_PROVIDED ENTRIES:_
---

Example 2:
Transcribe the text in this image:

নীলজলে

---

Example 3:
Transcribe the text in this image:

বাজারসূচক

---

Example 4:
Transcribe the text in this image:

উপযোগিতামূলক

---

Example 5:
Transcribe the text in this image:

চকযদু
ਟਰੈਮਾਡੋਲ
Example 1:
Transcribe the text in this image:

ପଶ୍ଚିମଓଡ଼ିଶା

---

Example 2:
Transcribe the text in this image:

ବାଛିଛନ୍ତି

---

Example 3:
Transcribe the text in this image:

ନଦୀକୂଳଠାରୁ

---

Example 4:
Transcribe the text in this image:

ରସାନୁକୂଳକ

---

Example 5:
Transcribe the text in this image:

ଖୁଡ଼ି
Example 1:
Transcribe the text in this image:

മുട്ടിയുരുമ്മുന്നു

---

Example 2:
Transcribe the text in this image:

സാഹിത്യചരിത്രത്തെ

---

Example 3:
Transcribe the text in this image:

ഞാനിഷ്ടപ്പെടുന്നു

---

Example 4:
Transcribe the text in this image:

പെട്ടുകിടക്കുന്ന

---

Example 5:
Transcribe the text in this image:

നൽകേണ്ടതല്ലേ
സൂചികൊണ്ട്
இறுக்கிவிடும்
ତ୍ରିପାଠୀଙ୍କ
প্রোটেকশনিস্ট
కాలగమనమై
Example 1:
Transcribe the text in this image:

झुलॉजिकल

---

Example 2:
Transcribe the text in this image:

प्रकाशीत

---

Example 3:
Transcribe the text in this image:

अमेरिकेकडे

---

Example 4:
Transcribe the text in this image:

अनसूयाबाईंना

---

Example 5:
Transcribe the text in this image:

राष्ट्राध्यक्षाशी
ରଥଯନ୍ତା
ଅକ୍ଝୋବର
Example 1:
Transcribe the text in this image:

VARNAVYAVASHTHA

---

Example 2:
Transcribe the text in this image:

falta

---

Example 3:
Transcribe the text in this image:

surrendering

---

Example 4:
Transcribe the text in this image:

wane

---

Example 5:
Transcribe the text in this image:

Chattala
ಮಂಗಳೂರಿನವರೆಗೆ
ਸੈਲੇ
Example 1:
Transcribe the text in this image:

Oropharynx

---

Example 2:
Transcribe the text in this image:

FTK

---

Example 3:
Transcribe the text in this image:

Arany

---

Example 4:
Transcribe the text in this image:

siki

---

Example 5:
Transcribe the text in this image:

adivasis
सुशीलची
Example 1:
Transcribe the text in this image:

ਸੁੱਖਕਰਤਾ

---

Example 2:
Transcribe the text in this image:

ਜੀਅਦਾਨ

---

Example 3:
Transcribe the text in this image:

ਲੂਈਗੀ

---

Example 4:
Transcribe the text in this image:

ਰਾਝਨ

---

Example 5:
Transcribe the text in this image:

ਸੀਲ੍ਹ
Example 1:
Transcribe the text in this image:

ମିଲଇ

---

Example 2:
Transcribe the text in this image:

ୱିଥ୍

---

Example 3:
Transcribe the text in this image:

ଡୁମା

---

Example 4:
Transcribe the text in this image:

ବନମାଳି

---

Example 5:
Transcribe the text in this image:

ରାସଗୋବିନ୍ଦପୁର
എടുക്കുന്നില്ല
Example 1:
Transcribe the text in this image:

_THE PROBLEM:_ Turn every line of the records above into a numbered list, leaving out the blank lines.

_ANSWER FOR THIS EXERCISE:_
1. ---
2. Example 2:
3. Transcribe the text in this image:
4. নীলজলে
5. ---
6. Example 3:
7. Transcribe the text in this image:
8. বাজারসূচক
9. ---
10. Example 4:
11. Transcribe the text in this image:
12. উপযোগিতামূলক
13. ---
14. Example 5:
15. Transcribe the text in this image:
16. চকযদু
17. ਟਰੈਮਾਡੋਲ
18. Example 1:
19. Transcribe the text in this image:
20. ପଶ୍ଚିମଓଡ଼ିଶା
21. ---
22. Example 2:
23. Transcribe the text in this image:
24. ବାଛିଛନ୍ତି
25. ---
26. Example 3:
27. Transcribe the text in this image:
28. ନଦୀକୂଳଠାରୁ
29. ---
30. Example 4:
31. Transcribe the text in this image:
32. ରସାନୁକୂଳକ
33. ---
34. Example 5:
35. Transcribe the text in this image:
36. ଖୁଡ଼ି
37. Example 1:
38. Transcribe the text in this image:
39. മുട്ടിയുരുമ്മുന്നു
40. ---
41. Example 2:
42. Transcribe the text in this image:
43. സാഹിത്യചരിത്രത്തെ
44. ---
45. Example 3:
46. Transcribe the text in this image:
47. ഞാനിഷ്ടപ്പെടുന്നു
48. ---
49. Example 4:
50. Transcribe the text in this image:
51. പെട്ടുകിടക്കുന്ന
52. ---
53. Example 5:
54. Transcribe the text in this image:
55. നൽകേണ്ടതല്ലേ
56. സൂചികൊണ്ട്
57. இறுக்கிவிடும்
58. ତ୍ରିପାଠୀଙ୍କ
59. প্রোটেকশনিস্ট
60. కాలగమనమై
61. Example 1:
62. Transcribe the text in this image:
63. झुलॉजिकल
64. ---
65. Example 2:
66. Transcribe the text in this image:
67. प्रकाशीत
68. ---
69. Example 3:
70. Transcribe the text in this image:
71. अमेरिकेकडे
72. ---
73. Example 4:
74. Transcribe the text in this image:
75. अनसूयाबाईंना
76. ---
77. Example 5:
78. Transcribe the text in this image:
79. राष्ट्राध्यक्षाशी
80. ରଥଯନ୍ତା
81. ଅକ୍ଝୋବର
82. Example 1:
83. Transcribe the text in this image:
84. VARNAVYAVASHTHA
85. ---
86. Example 2:
87. Transcribe the text in this image:
88. falta
89. ---
90. Example 3:
91. Transcribe the text in this image:
92. surrendering
93. ---
94. Example 4:
95. Transcribe the text in this image:
96. wane
97. ---
98. Example 5:
99. Transcribe the text in this image:
100. Chattala
101. ಮಂಗಳೂರಿನವರೆಗೆ
102. ਸੈਲੇ
103. Example 1:
104. Transcribe the text in this image:
105. Oropharynx
106. ---
107. Example 2:
108. Transcribe the text in this image:
109. FTK
110. ---
111. Example 3:
112. Transcribe the text in this image:
113. Arany
114. ---
115. Example 4:
116. Transcribe the text in this image:
117. siki
118. ---
119. Example 5:
120. Transcribe the text in this image:
121. adivasis
122. सुशीलची
123. Example 1:
124. Transcribe the text in this image:
125. ਸੁੱਖਕਰਤਾ
126. ---
127. Example 2:
128. Transcribe the text in this image:
129. ਜੀਅਦਾਨ
130. ---
131. Example 3:
132. Transcribe the text in this image:
133. ਲੂਈਗੀ
134. ---
135. Example 4:
136. Transcribe the text in this image:
137. ਰਾਝਨ
138. ---
139. Example 5:
140. Transcribe the text in this image:
141. ਸੀਲ੍ਹ
142. Example 1:
143. Transcribe the text in this image:
144. ମିଲଇ
145. ---
146. Example 2:
147. Transcribe the text in this image:
148. ୱିଥ୍
149. ---
150. Example 3:
151. Transcribe the text in this image:
152. ଡୁମା
153. ---
154. Example 4:
155. Transcribe the text in this image:
156. ବନମାଳି
157. ---
158. Example 5:
159. Transcribe the text in this image:
160. ରାସଗୋବିନ୍ଦପୁର
161. എടുക്കുന്നില്ല
162. Example 1:
163. Transcribe the text in this image:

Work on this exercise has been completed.